■ Task prompt:
Copy out the data word for word. The images are not part of the copy.
** Opening Information supplied block **
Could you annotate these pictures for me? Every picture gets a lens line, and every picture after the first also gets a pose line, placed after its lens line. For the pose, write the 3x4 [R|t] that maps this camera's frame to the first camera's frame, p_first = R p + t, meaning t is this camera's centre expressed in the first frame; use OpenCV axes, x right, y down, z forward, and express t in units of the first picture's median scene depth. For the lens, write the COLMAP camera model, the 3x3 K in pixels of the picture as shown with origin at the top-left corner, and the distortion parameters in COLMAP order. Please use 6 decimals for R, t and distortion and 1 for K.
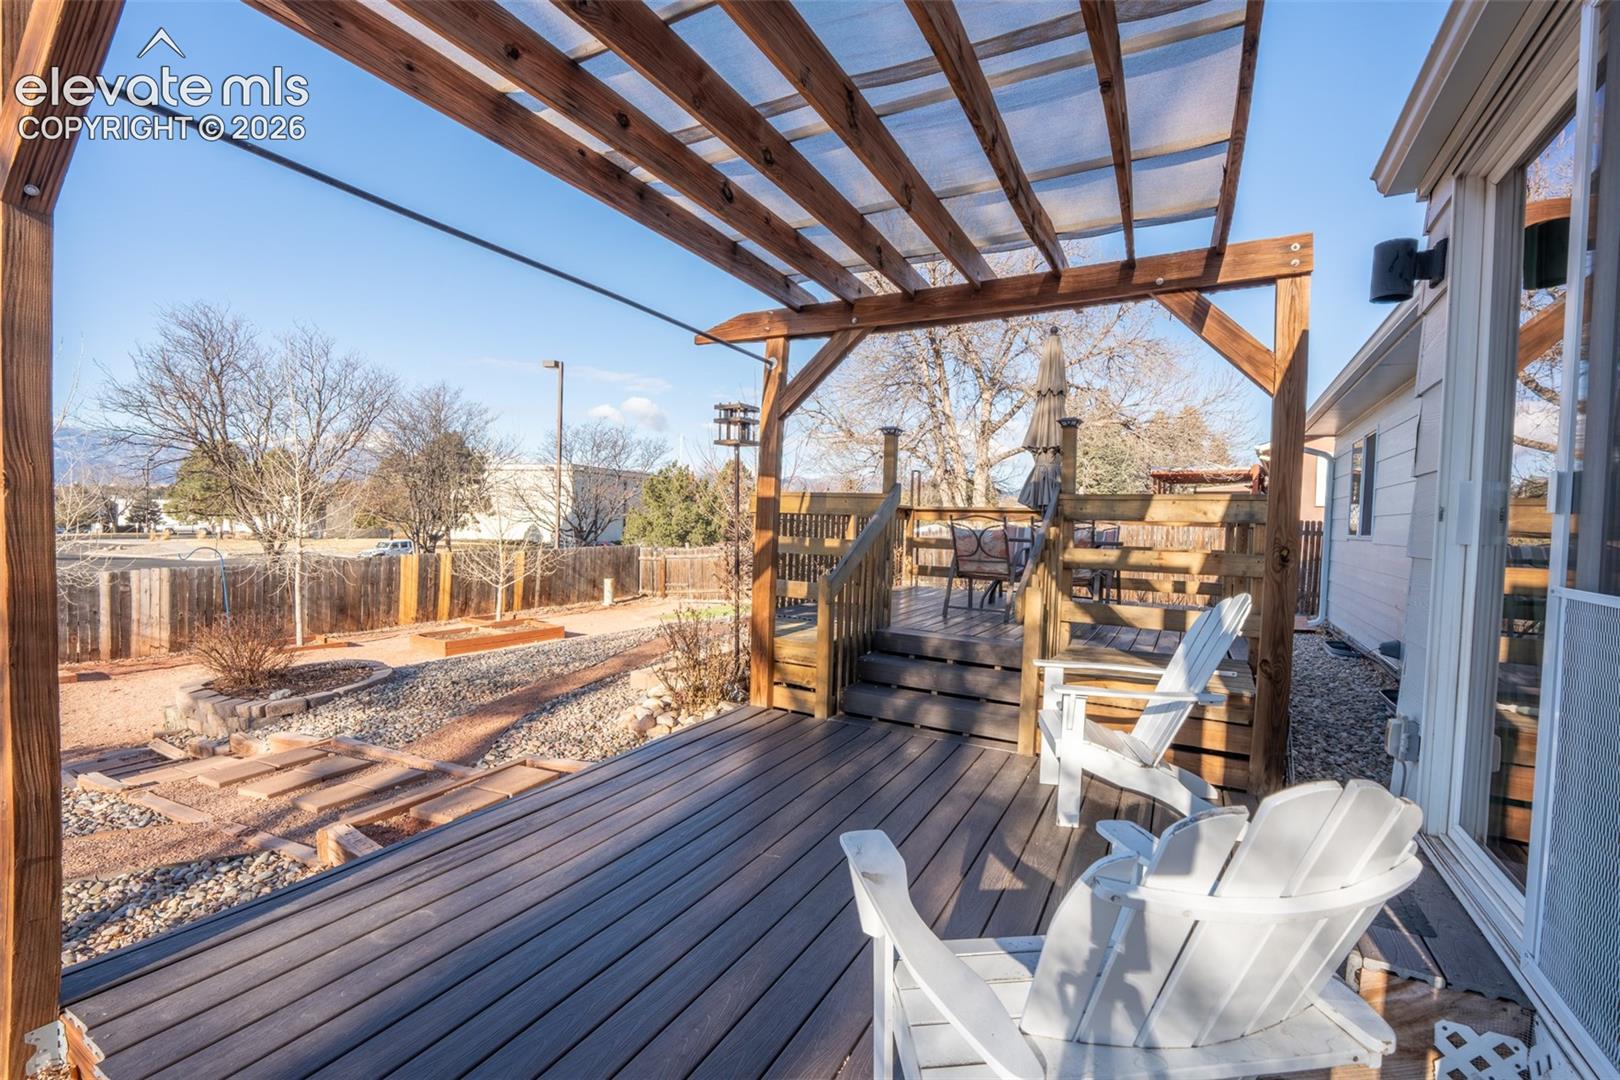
lens RADIAL K [[713.0, 0, 810.0], [0, 713.0, 540.0], [0, 0, 1]] dist [-0.000291, -0.000038]
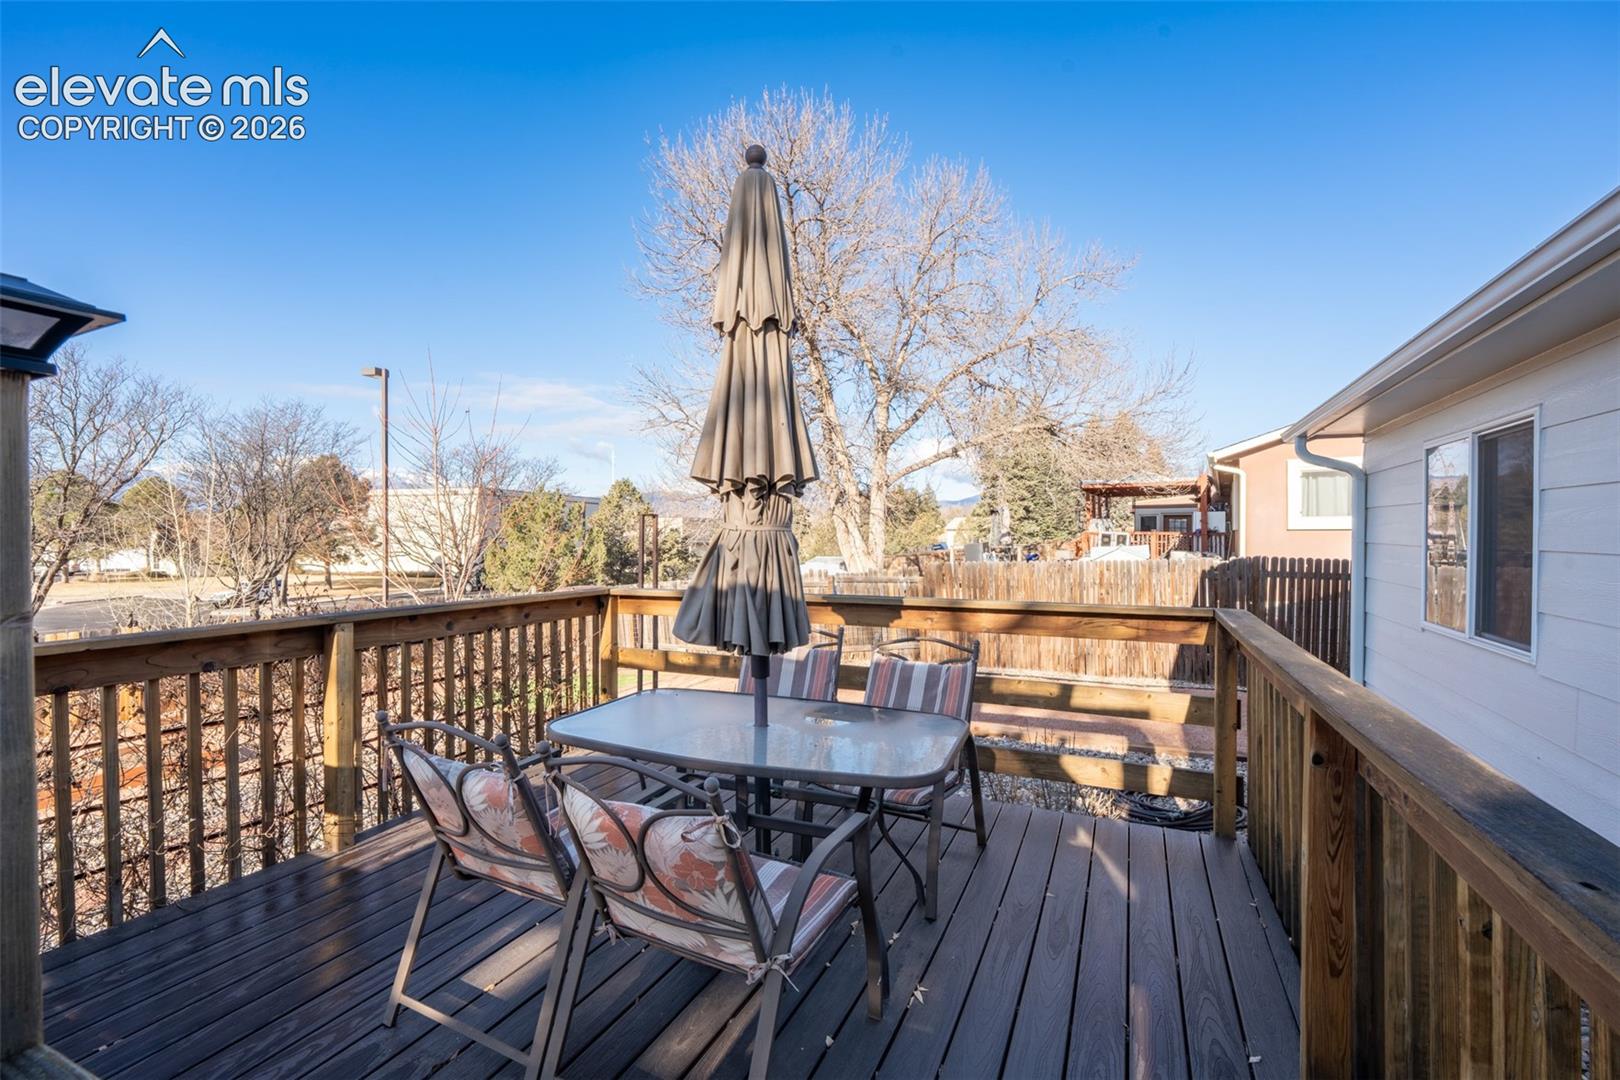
lens RADIAL K [[713.0, 0, 810.0], [0, 713.0, 540.0], [0, 0, 1]] dist [-0.000291, -0.000038]
pose [[0.997209, -0.030378, 0.068204, 0.101209], [0.031729, 0.999320, -0.018807, -0.026695], [-0.067586, 0.020919, 0.997494, 0.190051]]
** Closing Information supplied block **
■ Solution:
Could you annotate these pictures for me? Every picture gets a lens line, and every picture after the first also gets a pose line, placed after its lens line. For the pose, write the 3x4 [R|t] that maps this camera's frame to the first camera's frame, p_first = R p + t, meaning t is this camera's centre expressed in the first frame; use OpenCV axes, x right, y down, z forward, and express t in units of the first picture's median scene depth. For the lens, write the COLMAP camera model, the 3x3 K in pixels of the picture as shown with origin at the top-left corner, and the distortion parameters in COLMAP order. Please use 6 decimals for R, t and distortion and 1 for K.
lens RADIAL K [[713.0, 0, 810.0], [0, 713.0, 540.0], [0, 0, 1]] dist [-0.000291, -0.000038]
lens RADIAL K [[713.0, 0, 810.0], [0, 713.0, 540.0], [0, 0, 1]] dist [-0.000291, -0.000038]
pose [[0.997209, -0.030378, 0.068204, 0.101209], [0.031729, 0.999320, -0.018807, -0.026695], [-0.067586, 0.020919, 0.997494, 0.190051]]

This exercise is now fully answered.